NSA's Cyberwarfare Program Could Start Wars, Wired Says

SnowdenTV
Edward Snowden speaking via video conference to the Council of Europe on April 8, 2014. Vincent Kessler/Reuters

Today Wired published an extensive profile of Edward Snowden, the former U.S. intelligence worker who leaked a trove of National Security Agency documents that exposed the agency's online surveillance program. In the course of explaining Snowden's reasoning for turning over top secret files, the article disclosed the existence of a cyberwarfare program that, it claims, is capable of "accidentally starting a war."

According to the article's author, longtime intelligence journalist James Bamford, the NSA deploys a cyberwarfare program, known as MonsterMind, that is designed to "constantly be on the lookout for traffic patterns indicating known or suspected [cyber] attacks." When an attack is detected, the program blocks it from entering the U.S.

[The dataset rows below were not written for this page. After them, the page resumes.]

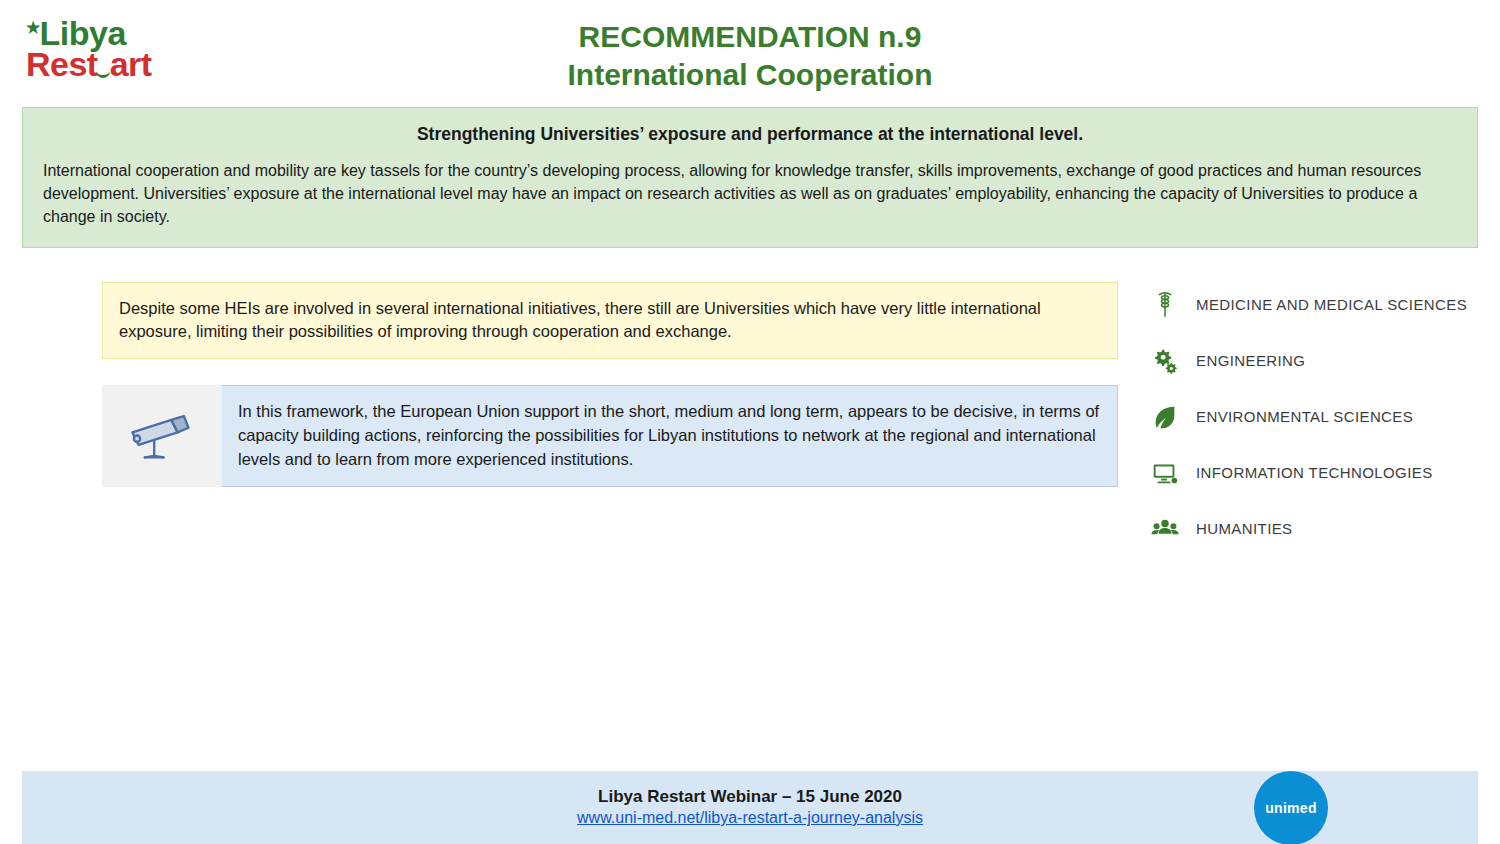★Libya Rest art
RECOMMENDATION n.9 International Cooperation
Strengthening Universities’ exposure and performance at the international level.
International cooperation and mobility are key tassels for the country’s developing process, allowing for knowledge transfer, skills improvements, exchange of good practices and human resources development. Universities’ exposure at the international level may have an impact on research activities as well as on graduates’ employability, enhancing the capacity of Universities to produce a change in society.
Despite some HEIs are involved in several international initiatives, there still are Universities which have very little international exposure, limiting their possibilities of improving through cooperation and exchange.
In this framework, the European Union support in the short, medium and long term, appears to be decisive, in terms of capacity building actions, reinforcing the possibilities for Libyan institutions to network at the regional and international levels and to learn from more experienced institutions.
Medicine and Medical Sciences
Engineering
Environmental Sciences
Information Technologies
Humanities
Libya Restart Webinar – 15 June 2020
www.uni-med.net/libya-restart-a-journey-analysis
unimed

Bamford, who has seen the files taken by Snowden, notes that programs designed to block cyber attacks are not new. However, one additional feature of MonsterMind disturbed Snowden. Apparently, the program is capable of "firing back" against a cyber attack "with no human involvement," Bamford writes. Snowden explains the significance of this feature: "These attacks can be spoofed. You could have someone sitting in China, for example, making it appear that one of these attacks is originating in Russia. And then we end up shooting back at a Russian hospital. What happens next?" Snowden makes the leap, without further explanation in the article, that such a misstep could result in an accidental war.

For the profile, Bamford spent three days with Snowden in Russia, where he has been living under temporary asylum for the past year. Over the course of their conversations, Snowden indicated that it was MonsterMind, along with the NSA's massive new data center in Utah, that made him finally decide to take a trove of secret surveillance files from the NSA. "It's really hard to take that step," he told Bamford, "not only do I believe in something, I believe in it enough that I'm willing to set my own life on fire and burn it to the ground."